====== Document text ======

The cost for running IT operations is also 10 to 20 per cent lower.

Nonetheless, NZDF will eventually look at a new system. "No matter what Oracle does, in a few years, Oracle will have an offering. Microsoft will have a product and SAP will have one. We will have a choice between three very good offerings. In the meantime, we are stable and we are fine," Scott adds.

Brandlines, on the other hand, turned to Microsoft Axapta to help manage its import products line that includes Smints and Asian Home Gourmet sauces. It had an enterprise accounting software package that did not integrate with other company systems. Staff had to enter data twice or more.

The company also wanted to record the expiry date of foodstuffs so stocks could be managed more efficiently. It wanted reports available online rather than have management waiting a month for paper-based versions.

====== Provided information ======

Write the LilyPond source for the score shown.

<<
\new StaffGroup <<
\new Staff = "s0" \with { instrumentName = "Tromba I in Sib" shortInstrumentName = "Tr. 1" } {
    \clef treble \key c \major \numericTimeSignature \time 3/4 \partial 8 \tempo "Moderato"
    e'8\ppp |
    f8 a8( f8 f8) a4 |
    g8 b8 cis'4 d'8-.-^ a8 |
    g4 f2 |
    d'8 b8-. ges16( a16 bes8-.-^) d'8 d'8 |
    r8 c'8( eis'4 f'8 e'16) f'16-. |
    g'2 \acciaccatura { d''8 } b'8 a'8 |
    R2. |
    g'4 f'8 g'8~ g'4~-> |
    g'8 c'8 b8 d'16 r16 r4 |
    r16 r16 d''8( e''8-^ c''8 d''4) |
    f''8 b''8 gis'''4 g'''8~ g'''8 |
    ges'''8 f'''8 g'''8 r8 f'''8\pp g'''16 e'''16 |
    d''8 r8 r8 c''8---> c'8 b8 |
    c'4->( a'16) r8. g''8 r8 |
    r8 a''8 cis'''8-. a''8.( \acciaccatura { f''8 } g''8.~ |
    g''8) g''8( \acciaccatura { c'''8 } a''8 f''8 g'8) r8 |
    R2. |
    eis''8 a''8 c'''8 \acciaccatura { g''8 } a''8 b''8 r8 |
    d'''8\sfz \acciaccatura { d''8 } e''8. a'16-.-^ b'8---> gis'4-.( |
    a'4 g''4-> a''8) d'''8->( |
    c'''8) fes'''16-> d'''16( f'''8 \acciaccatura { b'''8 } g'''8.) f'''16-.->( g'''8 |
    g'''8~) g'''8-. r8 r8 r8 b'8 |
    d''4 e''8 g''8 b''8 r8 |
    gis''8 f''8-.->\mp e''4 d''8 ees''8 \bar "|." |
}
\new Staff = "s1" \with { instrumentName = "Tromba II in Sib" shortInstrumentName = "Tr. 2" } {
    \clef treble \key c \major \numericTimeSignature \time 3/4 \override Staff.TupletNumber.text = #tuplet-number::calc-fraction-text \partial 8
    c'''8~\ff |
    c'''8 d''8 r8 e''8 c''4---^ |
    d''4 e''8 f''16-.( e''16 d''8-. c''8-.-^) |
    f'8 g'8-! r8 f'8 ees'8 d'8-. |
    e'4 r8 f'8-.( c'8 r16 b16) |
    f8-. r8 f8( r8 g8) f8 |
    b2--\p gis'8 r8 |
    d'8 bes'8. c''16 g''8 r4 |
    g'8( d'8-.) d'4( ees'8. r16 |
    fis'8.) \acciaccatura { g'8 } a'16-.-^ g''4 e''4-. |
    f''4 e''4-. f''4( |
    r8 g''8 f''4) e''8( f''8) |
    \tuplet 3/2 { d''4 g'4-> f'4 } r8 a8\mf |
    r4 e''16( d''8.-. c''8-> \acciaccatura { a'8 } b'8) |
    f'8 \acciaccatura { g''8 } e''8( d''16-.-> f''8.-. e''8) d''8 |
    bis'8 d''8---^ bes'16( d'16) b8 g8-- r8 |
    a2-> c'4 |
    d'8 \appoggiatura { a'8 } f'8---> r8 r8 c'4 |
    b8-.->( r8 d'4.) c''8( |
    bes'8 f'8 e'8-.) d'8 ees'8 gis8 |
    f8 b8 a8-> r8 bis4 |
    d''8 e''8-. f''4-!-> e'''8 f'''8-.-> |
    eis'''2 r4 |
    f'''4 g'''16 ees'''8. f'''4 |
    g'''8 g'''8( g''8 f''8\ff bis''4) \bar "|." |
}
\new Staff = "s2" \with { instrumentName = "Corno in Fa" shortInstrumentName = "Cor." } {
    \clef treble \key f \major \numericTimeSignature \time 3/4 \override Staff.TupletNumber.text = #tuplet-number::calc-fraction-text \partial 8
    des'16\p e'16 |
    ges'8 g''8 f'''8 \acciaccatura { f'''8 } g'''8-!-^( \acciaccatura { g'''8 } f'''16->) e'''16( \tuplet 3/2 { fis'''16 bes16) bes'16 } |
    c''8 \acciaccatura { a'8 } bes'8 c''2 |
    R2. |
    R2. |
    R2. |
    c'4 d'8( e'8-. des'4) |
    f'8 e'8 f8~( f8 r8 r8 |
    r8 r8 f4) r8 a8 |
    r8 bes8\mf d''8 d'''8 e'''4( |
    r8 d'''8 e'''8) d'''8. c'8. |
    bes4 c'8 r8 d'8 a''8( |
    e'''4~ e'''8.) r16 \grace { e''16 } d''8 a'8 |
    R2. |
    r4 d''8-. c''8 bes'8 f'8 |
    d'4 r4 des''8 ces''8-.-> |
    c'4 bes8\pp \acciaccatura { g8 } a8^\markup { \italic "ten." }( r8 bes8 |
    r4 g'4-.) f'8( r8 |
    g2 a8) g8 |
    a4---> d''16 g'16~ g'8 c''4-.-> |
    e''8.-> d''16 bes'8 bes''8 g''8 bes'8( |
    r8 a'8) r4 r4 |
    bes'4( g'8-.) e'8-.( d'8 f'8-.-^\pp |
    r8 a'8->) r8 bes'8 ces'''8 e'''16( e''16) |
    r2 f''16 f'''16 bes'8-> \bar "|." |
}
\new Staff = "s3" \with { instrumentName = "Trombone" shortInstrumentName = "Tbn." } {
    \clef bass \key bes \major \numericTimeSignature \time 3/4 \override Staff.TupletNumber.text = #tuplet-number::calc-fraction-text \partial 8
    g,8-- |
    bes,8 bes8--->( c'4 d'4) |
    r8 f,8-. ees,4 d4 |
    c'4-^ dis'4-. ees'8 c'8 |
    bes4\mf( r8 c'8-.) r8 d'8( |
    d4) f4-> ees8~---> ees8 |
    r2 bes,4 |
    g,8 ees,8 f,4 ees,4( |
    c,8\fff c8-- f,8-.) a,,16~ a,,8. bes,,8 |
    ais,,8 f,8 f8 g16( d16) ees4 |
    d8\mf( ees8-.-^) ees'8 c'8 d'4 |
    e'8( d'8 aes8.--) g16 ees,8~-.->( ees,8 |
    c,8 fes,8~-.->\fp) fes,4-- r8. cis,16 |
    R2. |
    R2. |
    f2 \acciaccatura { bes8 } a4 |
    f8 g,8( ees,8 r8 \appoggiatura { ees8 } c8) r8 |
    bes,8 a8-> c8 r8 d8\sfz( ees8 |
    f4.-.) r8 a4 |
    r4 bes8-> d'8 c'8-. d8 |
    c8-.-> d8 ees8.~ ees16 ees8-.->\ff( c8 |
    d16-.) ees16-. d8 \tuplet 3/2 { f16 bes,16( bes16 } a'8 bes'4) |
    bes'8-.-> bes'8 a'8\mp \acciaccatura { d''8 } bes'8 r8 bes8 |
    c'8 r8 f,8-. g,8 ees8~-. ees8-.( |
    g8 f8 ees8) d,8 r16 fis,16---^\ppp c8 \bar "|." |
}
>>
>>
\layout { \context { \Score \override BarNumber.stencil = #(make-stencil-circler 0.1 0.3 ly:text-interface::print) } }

======

Write out the article on business software from "The cost for" to "for paper-based versions.", word for word. The listing above is separate material and not part of the article.

The cost for running IT operations is also 10 to 20 per cent lower.

Nonetheless, NZDF will eventually look at a new system. "No matter what Oracle does, in a few years, Oracle will have an offering. Microsoft will have a product and SAP will have one. We will have a choice between three very good offerings. In the meantime, we are stable and we are fine," Scott adds.

Brandlines, on the other hand, turned to Microsoft Axapta to help manage its import products line that includes Smints and Asian Home Gourmet sauces. It had an enterprise accounting software package that did not integrate with other company systems. Staff had to enter data twice or more.

The company also wanted to record the expiry date of foodstuffs so stocks could be managed more efficiently. It wanted reports available online rather than have management waiting a month for paper-based versions.